TASK TO CARRY OUT:
Each line from the line containing "I, the undersigned, hereby" through the last line of the entries is to be reproduced exactly as it stands.

---------- THE DATA

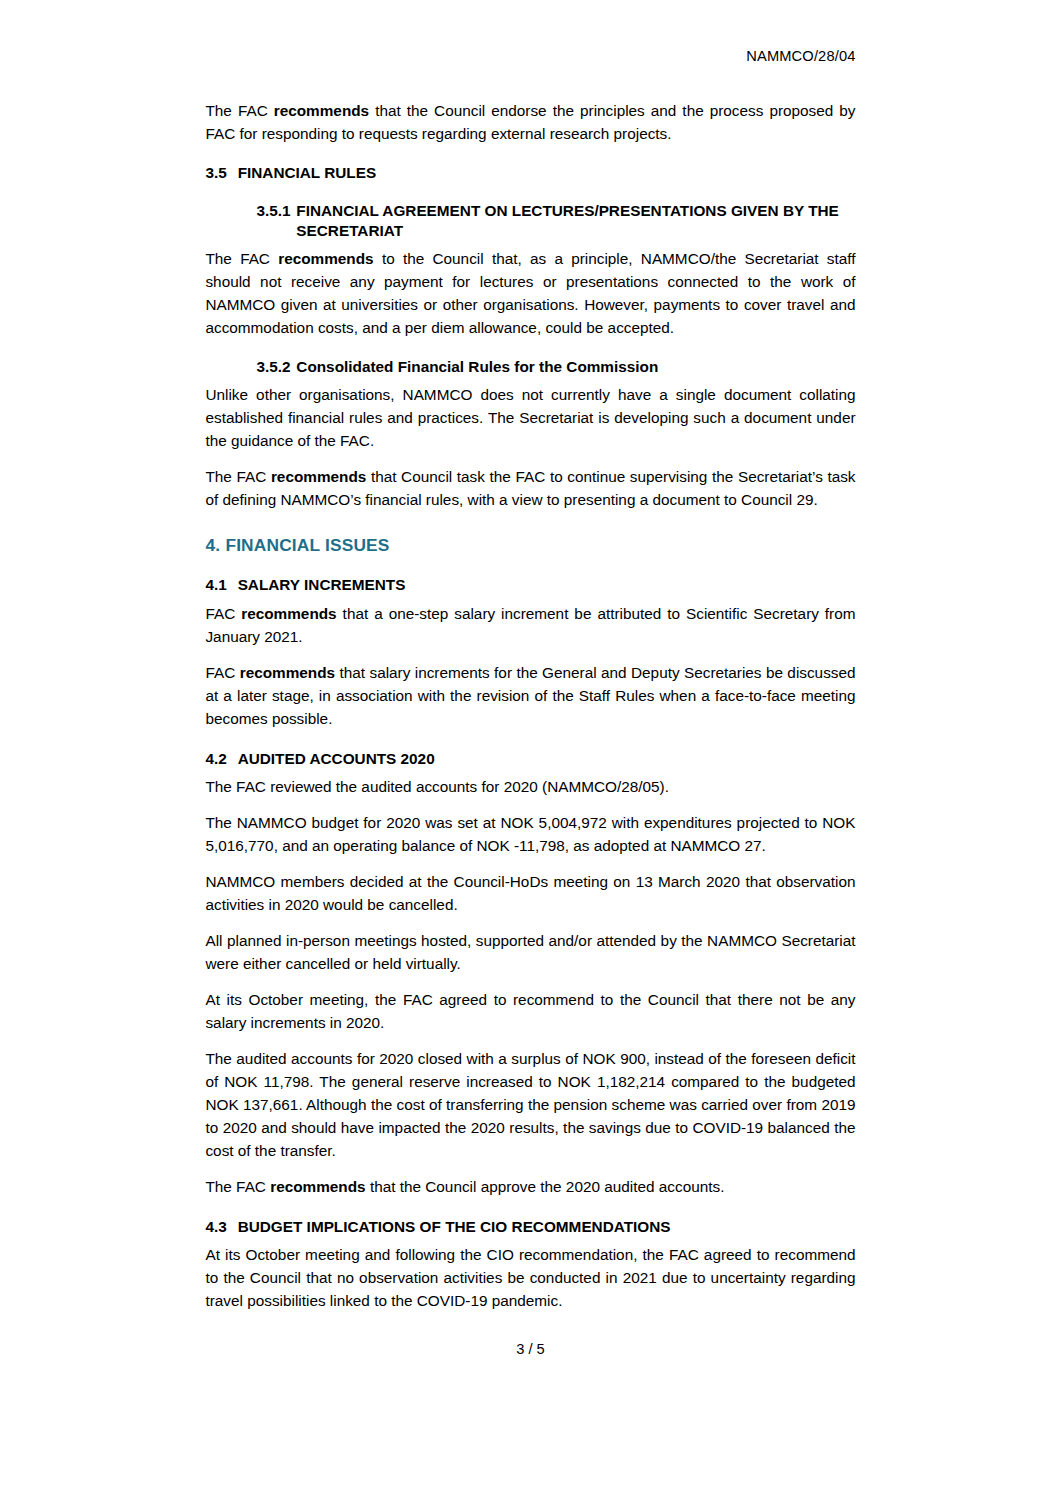NAMMCO/28/04
The FAC recommends that the Council endorse the principles and the process proposed by FAC for responding to requests regarding external research projects.
3.5 FINANCIAL RULES
3.5.1 FINANCIAL AGREEMENT ON LECTURES/PRESENTATIONS GIVEN BY THESECRETARIAT
The FAC recommends to the Council that, as a principle, NAMMCO/the Secretariat staff should not receive any payment for lectures or presentations connected to the work of NAMMCO given at universities or other organisations. However, payments to cover travel and accommodation costs, and a per diem allowance, could be accepted.
3.5.2 Consolidated Financial Rules for the Commission
Unlike other organisations, NAMMCO does not currently have a single document collating established financial rules and practices. The Secretariat is developing such a document under the guidance of the FAC.
The FAC recommends that Council task the FAC to continue supervising the Secretariat’s task of defining NAMMCO’s financial rules, with a view to presenting a document to Council 29.
4. FINANCIAL ISSUES
4.1 SALARY INCREMENTS
FAC recommends that a one-step salary increment be attributed to Scientific Secretary from January 2021.
FAC recommends that salary increments for the General and Deputy Secretaries be discussed at a later stage, in association with the revision of the Staff Rules when a face-to-face meeting becomes possible.
4.2 AUDITED ACCOUNTS 2020
The FAC reviewed the audited accounts for 2020 (NAMMCO/28/05).
The NAMMCO budget for 2020 was set at NOK 5,004,972 with expenditures projected to NOK 5,016,770, and an operating balance of NOK -11,798, as adopted at NAMMCO 27.
NAMMCO members decided at the Council-HoDs meeting on 13 March 2020 that observation activities in 2020 would be cancelled.
All planned in-person meetings hosted, supported and/or attended by the NAMMCO Secretariat were either cancelled or held virtually.
At its October meeting, the FAC agreed to recommend to the Council that there not be any salary increments in 2020.
The audited accounts for 2020 closed with a surplus of NOK 900, instead of the foreseen deficit of NOK 11,798. The general reserve increased to NOK 1,182,214 compared to the budgeted NOK 137,661. Although the cost of transferring the pension scheme was carried over from 2019 to 2020 and should have impacted the 2020 results, the savings due to COVID-19 balanced the cost of the transfer.
The FAC recommends that the Council approve the 2020 audited accounts.
4.3 BUDGET IMPLICATIONS OF THE CIO RECOMMENDATIONS
At its October meeting and following the CIO recommendation, the FAC agreed to recommend to the Council that no observation activities be conducted in 2021 due to uncertainty regarding travel possibilities linked to the COVID-19 pandemic.
3 / 5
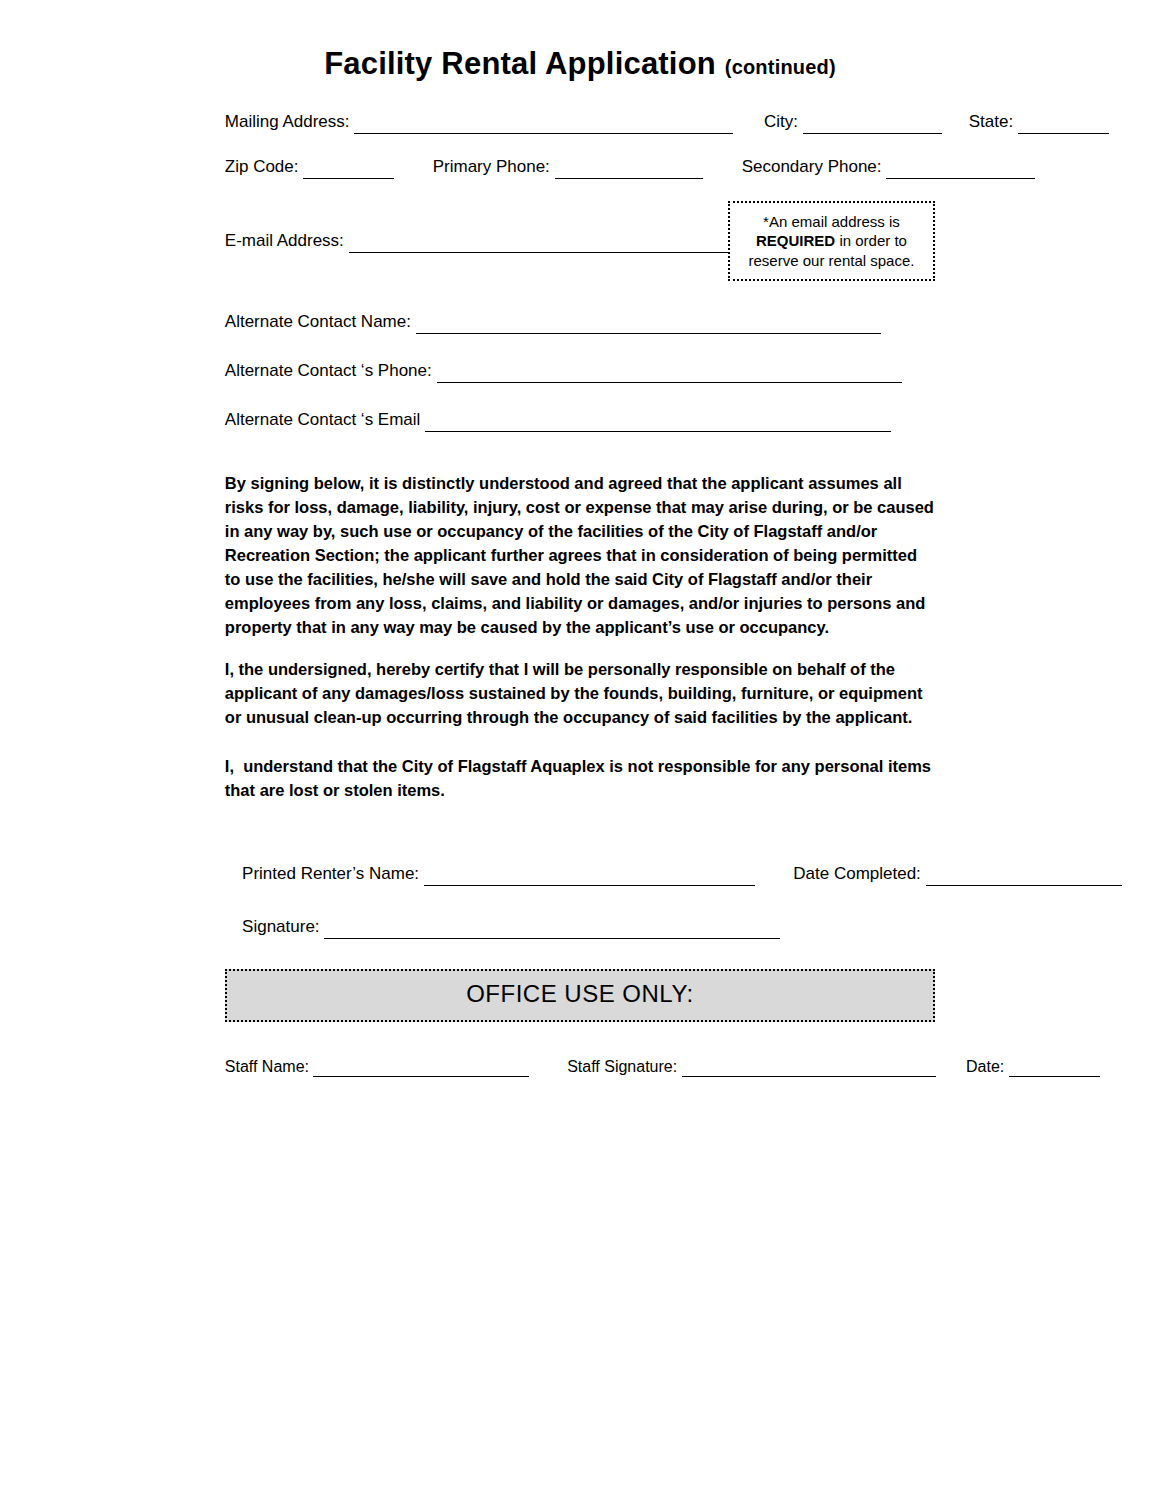Facility Rental Application (continued)
Mailing Address: City: State:
Zip Code: Primary Phone: Secondary Phone:
E-mail Address:
*An email address is REQUIRED in order to reserve our rental space.
Alternate Contact Name:
Alternate Contact ‘s Phone:
Alternate Contact ‘s Email
By signing below, it is distinctly understood and agreed that the applicant assumes all risks for loss, damage, liability, injury, cost or expense that may arise during, or be caused in any way by, such use or occupancy of the facilities of the City of Flagstaff and/or Recreation Section; the applicant further agrees that in consideration of being permitted to use the facilities, he/she will save and hold the said City of Flagstaff and/or their employees from any loss, claims, and liability or damages, and/or injuries to persons and property that in any way may be caused by the applicant’s use or occupancy.
I, the undersigned, hereby certify that I will be personally responsible on behalf of the applicant of any damages/loss sustained by the founds, building, furniture, or equipment or unusual clean-up occurring through the occupancy of said facilities by the applicant.
I, understand that the City of Flagstaff Aquaplex is not responsible for any personal items that are lost or stolen items.
Printed Renter’s Name: Date Completed:
Signature:
OFFICE USE ONLY:
Staff Name: Staff Signature: Date:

--------------------

ANSWER TO THIS TASK:
I, the undersigned, hereby certify that I will be personally responsible on behalf of the applicant of any damages/loss sustained by the founds, building, furniture, or equipment or unusual clean-up occurring through the occupancy of said facilities by the applicant.
I, understand that the City of Flagstaff Aquaplex is not responsible for any personal items that are lost or stolen items.
Printed Renter’s Name: Date Completed:
Signature:
OFFICE USE ONLY:
Staff Name: Staff Signature: Date:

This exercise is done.